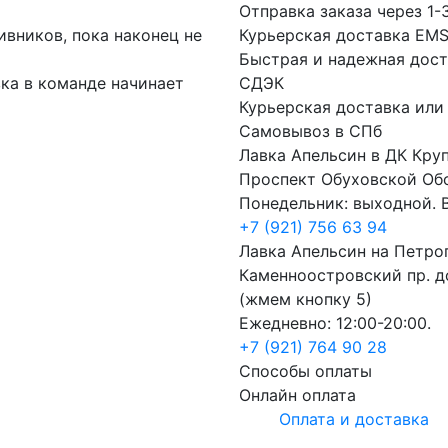
Отправка заказа через 1-
вников, пока наконец не
Курьерская доставка EM
Быстрая и надежная дост
вка в команде начинает
СДЭК
Курьерская доставка или
Самовывоз в СПб
Лавка Апельсин в ДК Кру
Проспект Обуховской Об
Понедельник: выходной. В
+7 (921) 756 63 94
Лавка Апельсин на Петро
Каменноостровский пр. до
(жмем кнопку 5)
Ежедневно: 12:00-20:00.
+7 (921) 764 90 28
Способы оплаты
Онлайн оплата
Оплата и доставка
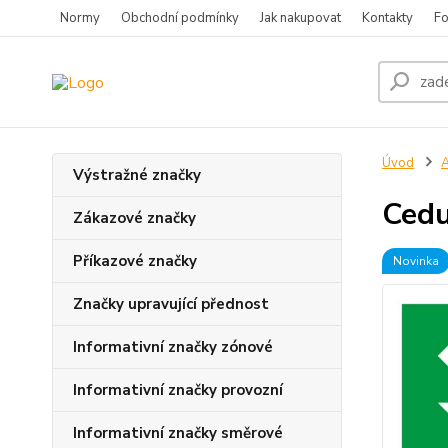
Normy
Obchodní podmínky
Jak nakupovat
Kontakty
Fo
Úvod
A
Výstražné značky
Cedu
Zákazové značky
Příkazové značky
Novinka
Značky upravující přednost
Informativní značky zónové
Informativní značky provozní
Informativní značky směrové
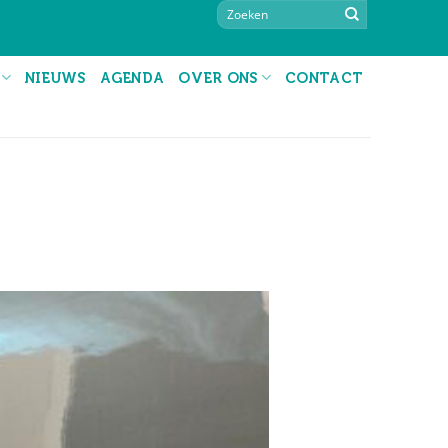
NIEUWS
AGENDA
OVER ONS
CONTACT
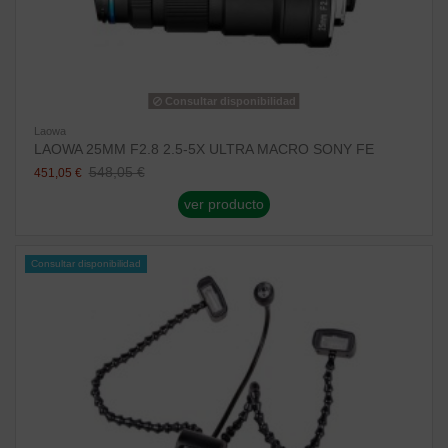
Consultar disponibilidad
Laowa
LAOWA 25MM F2.8 2.5-5X ULTRA MACRO SONY FE
548,05 €
451,05 €
ver producto
Consultar disponibilidad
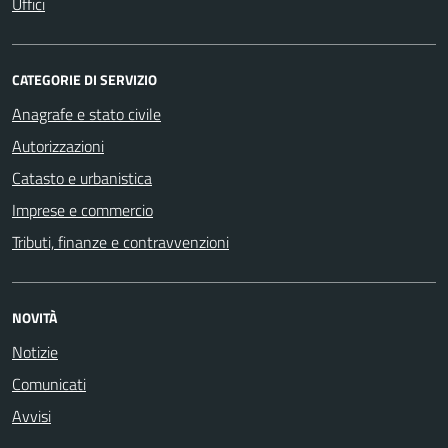
Uffici
CATEGORIE DI SERVIZIO
Anagrafe e stato civile
Autorizzazioni
Catasto e urbanistica
Imprese e commercio
Tributi, finanze e contravvenzioni
NOVITÀ
Notizie
Comunicati
Avvisi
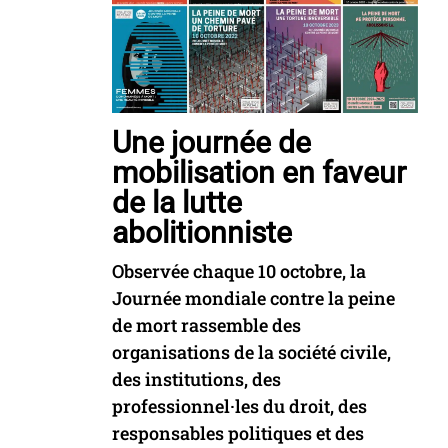
Une journée de
mobilisation en faveur
de la lutte
abolitionniste
Observée chaque 10 octobre, la
Journée mondiale contre la peine
de mort rassemble des
organisations de la société civile,
des institutions, des
professionnel·les du droit, des
responsables politiques et des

> [WHAT NEEDS TO BE DONE]
Nothing but the lines from the beginning of the material through the line with "Оплата и доставка" should appear, printed exactly, with no pictures among them.

> [FINISHED EXERCISE]
Отправка заказа через 1-
вников, пока наконец не
Курьерская доставка EM
Быстрая и надежная дост
вка в команде начинает
СДЭК
Курьерская доставка или
Самовывоз в СПб
Лавка Апельсин в ДК Кру
Проспект Обуховской Об
Понедельник: выходной. В
+7 (921) 756 63 94
Лавка Апельсин на Петро
Каменноостровский пр. до
(жмем кнопку 5)
Ежедневно: 12:00-20:00.
+7 (921) 764 90 28
Способы оплаты
Онлайн оплата
Оплата и доставка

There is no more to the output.